Brokers at Deutsche Bank and Morgan Stanley think that lithium supply could start to catch up with demand, following news from one of the sector's biggest producers, Chile-based SQM, that it had resolved a dispute with Chile over its production levels.
Following the resolution, Deutsche Bank was quoted in the Financial Times as expecting SQM to increase its production from 63,000 tonnes of lithium carbonate in 2019, to 163,000 tonnes by 2024. Both Morgan Stanley and Deutsche Bank were quoted in the article as forecasting increased risks to the global lithium price, with Deutsche stating that the market could begin to balance by late 2018.
This has implications for several Australian lithium miners such as Galaxy Resources Limited (ASX: GXY) and Orocobre Limited (ASX: ORE), for whom swings in the price of lithium can have a large impact on revenue and profits.
Other smaller miners – and miner wannabes – are even more sensitive as they are typically less well funded and have higher cost operations.

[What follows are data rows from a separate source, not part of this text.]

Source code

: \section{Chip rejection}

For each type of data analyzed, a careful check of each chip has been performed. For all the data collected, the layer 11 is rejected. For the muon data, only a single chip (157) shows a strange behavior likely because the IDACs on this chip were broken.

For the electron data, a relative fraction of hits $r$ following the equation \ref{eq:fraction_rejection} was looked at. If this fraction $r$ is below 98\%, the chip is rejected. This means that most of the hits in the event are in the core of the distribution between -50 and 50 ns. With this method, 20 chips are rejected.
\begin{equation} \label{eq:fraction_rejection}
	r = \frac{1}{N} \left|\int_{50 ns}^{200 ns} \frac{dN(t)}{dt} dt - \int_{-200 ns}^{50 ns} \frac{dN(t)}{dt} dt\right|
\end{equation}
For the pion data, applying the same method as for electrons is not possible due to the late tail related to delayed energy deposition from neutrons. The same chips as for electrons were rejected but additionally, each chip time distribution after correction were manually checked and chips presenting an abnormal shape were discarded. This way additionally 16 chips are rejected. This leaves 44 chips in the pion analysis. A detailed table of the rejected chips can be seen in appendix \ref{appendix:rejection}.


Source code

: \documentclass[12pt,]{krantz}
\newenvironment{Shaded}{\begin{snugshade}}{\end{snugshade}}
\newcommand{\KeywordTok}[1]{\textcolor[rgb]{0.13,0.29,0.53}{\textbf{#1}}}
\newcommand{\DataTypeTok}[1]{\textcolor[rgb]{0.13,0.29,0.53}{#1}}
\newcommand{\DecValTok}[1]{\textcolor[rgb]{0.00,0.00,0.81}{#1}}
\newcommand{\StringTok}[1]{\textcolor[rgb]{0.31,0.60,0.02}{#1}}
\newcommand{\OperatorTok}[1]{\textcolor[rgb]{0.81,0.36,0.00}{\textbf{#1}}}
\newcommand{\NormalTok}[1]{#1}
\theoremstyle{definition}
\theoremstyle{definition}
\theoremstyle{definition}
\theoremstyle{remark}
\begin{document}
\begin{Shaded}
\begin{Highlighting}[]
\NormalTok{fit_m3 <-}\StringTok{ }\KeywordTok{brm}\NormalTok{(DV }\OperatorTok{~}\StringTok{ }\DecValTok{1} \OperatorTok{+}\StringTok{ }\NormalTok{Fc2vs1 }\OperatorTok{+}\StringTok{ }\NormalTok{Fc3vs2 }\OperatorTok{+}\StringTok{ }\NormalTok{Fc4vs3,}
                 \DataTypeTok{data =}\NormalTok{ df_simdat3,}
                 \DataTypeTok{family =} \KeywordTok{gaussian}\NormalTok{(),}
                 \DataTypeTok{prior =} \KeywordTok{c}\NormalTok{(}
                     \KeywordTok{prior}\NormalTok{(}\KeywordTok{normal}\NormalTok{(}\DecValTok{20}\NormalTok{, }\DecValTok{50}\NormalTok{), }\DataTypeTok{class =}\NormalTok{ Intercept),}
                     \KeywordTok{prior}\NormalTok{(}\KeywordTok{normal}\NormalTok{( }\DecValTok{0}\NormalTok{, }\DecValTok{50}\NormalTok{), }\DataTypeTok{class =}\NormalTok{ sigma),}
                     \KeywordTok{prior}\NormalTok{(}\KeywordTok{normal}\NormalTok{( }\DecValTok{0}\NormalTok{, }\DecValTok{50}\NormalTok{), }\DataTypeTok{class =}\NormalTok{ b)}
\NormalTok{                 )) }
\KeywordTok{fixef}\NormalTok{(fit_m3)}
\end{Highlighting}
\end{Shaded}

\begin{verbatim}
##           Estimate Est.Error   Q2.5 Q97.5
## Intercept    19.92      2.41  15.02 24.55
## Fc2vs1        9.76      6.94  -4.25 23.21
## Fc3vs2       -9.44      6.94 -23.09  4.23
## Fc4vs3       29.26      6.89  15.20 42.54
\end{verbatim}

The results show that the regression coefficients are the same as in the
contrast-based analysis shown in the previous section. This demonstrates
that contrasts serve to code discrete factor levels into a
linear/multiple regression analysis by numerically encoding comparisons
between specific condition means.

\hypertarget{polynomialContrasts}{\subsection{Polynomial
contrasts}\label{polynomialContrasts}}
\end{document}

It's also important to consider the degree to which future supply can impact the market. While lithium is in the midst of a boom now, prices are high enough that many miners are hurriedly moving into lithium or working to expand their production.
Galaxy and Orocobre have a number of side projects that could bring extra supply onto the market over the next few years, and as FT reported, global miners are also looking to increase their output.
A booming minerals market can also hide shocking capital allocation decisions, as is evidenced by the write-offs taken by some of our major iron ore miners recently. One key risk I see with lithium is not that supply increases and prices fall (though that is a key risk), it's that the miners spend big on marginal expansions or poor acquisitions.
If you're going to be a long-term owner of lithium miners, their capital allocation decisions are going to prove at least as important as the growth in electric vehicles demand, even though people focus on the latter and basically ignore the former.